**Brano**.
══════════════════════════════

IL CULTO DELLA MORTE

Quando a Malamurì, ma anche negli altri borghi, moriva qualcuno, la comunità si mobilitava per dare una mano alla famiglia colpita dal lutto. Gli uomini si occupavano di costruire artigianalmente la bara, mentre le donne preparavano i pasti e badavano ai bambini. Durante la veglia arrivavano le prefiche, le donne che inscenavano il lamento funebre raccontando in modo cantilenato e in rima la vita del defunto. A quanto pare le prefiche galluresi non prendevano compensi, mentre è risaputo che in altre zone della Sardegna queste fossero pagate per il servizio. Dopo il lamento funebre e la chiusura della bara, si andava alla messa: a questa, però, potevano partecipare solo gli uomini, mentre le donne venivano escluse dalla cerimonia. Da questo momento iniziava il periodo del lutto per tutta la famiglia: i parenti stretti si astenevano dal partecipare a cerimonie festose e anche dal preparare dolci fatti in casa. Tutte le mansioni “allegre” dovevano essere rinviate a tempi migliori. Per fortuna lo spirito di comunità e solidarietà emerge sempre, nei piccoli borghi: i vicini di casa, durante le feste, donavano una parte dei dolci preparati per l’occasione alle famiglie in lutto, come per dare conforto. In seguito alla morte di un famigliare, per un determinato lasso di tempo, i componenti della famiglia indossavano, secondo gli usi e i costumi, una fascia nera sul braccio, dimostrando quindi di “portare il lutto” anche negli eventuali momenti di socialità. La madre che perdeva un figlio teneva il lutto per tutta la vita, la vedova fino al prossimo matrimonio, i figli per due anni, le sorelle o i fratelli invece per uno solo. Spesso gli uomini si facevano crescere la barba, in segno di lutto.

══════════════════════════════

**Materiale fornito**.
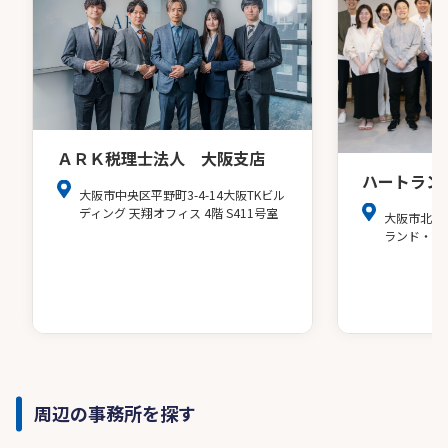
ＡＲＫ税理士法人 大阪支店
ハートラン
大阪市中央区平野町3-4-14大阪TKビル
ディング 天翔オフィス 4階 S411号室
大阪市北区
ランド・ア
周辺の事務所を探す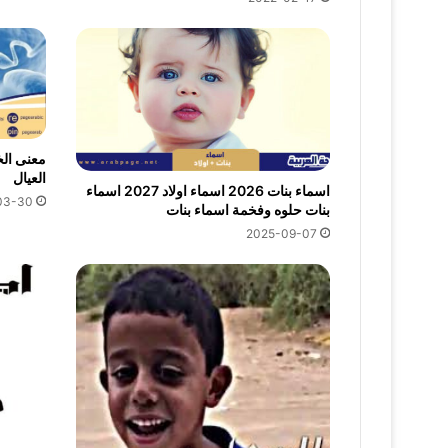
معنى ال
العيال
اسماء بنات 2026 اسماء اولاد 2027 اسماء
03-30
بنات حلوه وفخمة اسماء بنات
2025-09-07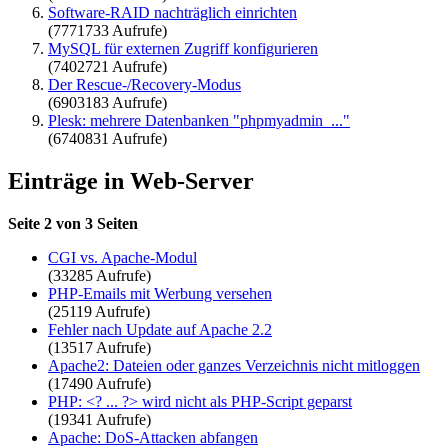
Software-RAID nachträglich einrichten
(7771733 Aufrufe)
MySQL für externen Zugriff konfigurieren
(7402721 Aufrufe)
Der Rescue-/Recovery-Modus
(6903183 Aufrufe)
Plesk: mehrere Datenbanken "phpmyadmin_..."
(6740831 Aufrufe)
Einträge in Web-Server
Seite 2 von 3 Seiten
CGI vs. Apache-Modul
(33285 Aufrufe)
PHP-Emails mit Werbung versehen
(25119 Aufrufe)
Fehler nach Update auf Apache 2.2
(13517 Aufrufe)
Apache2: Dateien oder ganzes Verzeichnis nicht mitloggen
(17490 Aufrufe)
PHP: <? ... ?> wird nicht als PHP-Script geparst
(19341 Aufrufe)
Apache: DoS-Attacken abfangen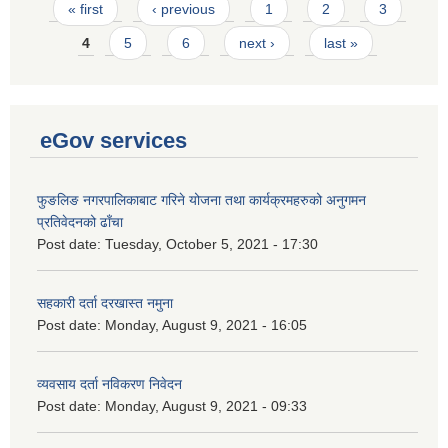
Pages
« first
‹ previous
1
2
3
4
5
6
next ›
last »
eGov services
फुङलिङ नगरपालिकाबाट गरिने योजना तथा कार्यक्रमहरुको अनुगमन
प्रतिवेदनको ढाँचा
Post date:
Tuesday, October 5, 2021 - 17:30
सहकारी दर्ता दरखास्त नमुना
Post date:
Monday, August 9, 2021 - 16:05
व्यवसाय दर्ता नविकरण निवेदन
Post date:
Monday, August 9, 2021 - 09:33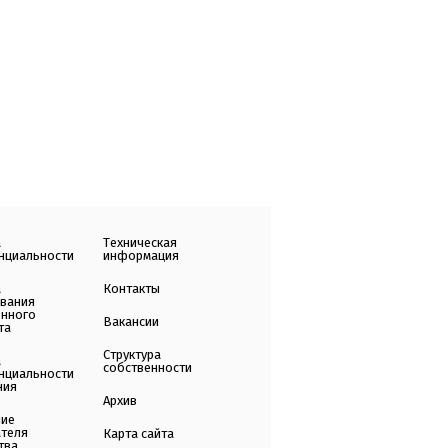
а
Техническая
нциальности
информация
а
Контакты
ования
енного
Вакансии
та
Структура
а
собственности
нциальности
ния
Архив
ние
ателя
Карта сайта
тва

══════════════════════════════

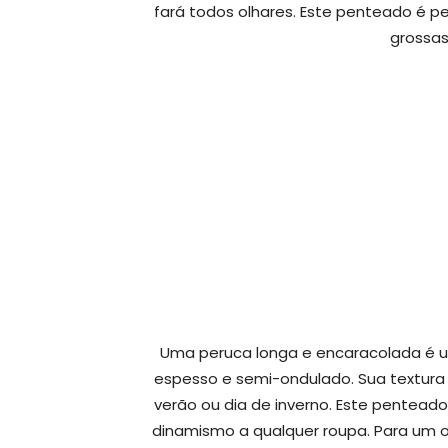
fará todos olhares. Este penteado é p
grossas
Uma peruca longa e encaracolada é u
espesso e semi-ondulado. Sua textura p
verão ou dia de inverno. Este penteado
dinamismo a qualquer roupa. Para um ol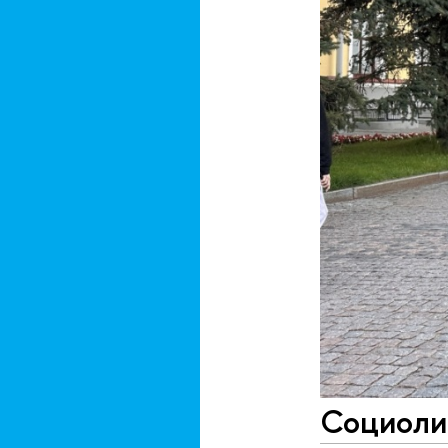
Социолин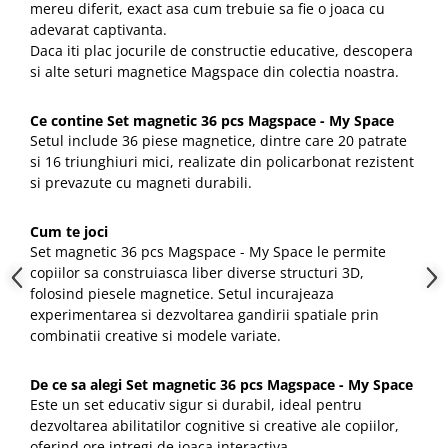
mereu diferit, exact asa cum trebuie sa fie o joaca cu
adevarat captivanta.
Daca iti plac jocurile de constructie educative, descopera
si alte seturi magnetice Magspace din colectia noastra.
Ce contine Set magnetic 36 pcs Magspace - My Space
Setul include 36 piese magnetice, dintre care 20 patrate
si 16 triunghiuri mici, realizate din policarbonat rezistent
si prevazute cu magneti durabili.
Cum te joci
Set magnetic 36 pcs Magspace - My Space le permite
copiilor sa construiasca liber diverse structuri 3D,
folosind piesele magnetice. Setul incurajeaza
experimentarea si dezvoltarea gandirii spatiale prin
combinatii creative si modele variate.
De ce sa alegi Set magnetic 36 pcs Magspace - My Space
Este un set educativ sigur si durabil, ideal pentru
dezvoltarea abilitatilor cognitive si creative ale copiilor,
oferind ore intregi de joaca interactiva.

══════════════════════════════

**Esercizi e compiti**.
(a) Secondo il brano sul culto della morte, per quanto tempo portava il lutto ciascun familiare? Elenca tutti i casi indicati.
(b) Prosegui il brano sul culto della morte a partire dall'ultima frase riportata.

**Risposte ai compiti**.
(a)
- La madre che perdeva un figlio: per tutta la vita
- La vedova: fino al prossimo matrimonio
- I figli: per due anni
- Le sorelle o i fratelli: per un anno solo

(b)
LA NASCITA

Se le morti erano frequenti, anche le nascite non erano da meno: le famiglie erano numerose, spesso composte da otto/dieci figli e ogni nascita era un evento da festeggiare.

Quando le donne comunicavano di essere in attesa, i parenti e gli amici facevano a gara per indovinare il sesso del nascituro. Studiavano attentamente la pancia: una leggera sporgenza in avanti indicava che sarebbe stata una bambina, mentre una pancia arrotondata indicava un maschietto. Un’altra cosa alla quale si stava molto attenti, era evitare di parlare di cibi come frutta o verdura difficilmente reperibili nella stagione della gravidanza: si sa che le donne in attesa spesso sono preda di voglie, e la loro insoddisfazione causava, secondo la mentalità del tempo, una macchia più o meno estesa sul corpo del nascituro. 

COME ARRIVARE?
Da Olbia prendete la SS131 DCN direzione Nuoro. Dopo circa trenta chilometri prendete l’uscita Budoni/Agrustos e imboccate la SP1 seguendo le indicazioni per Malamurì.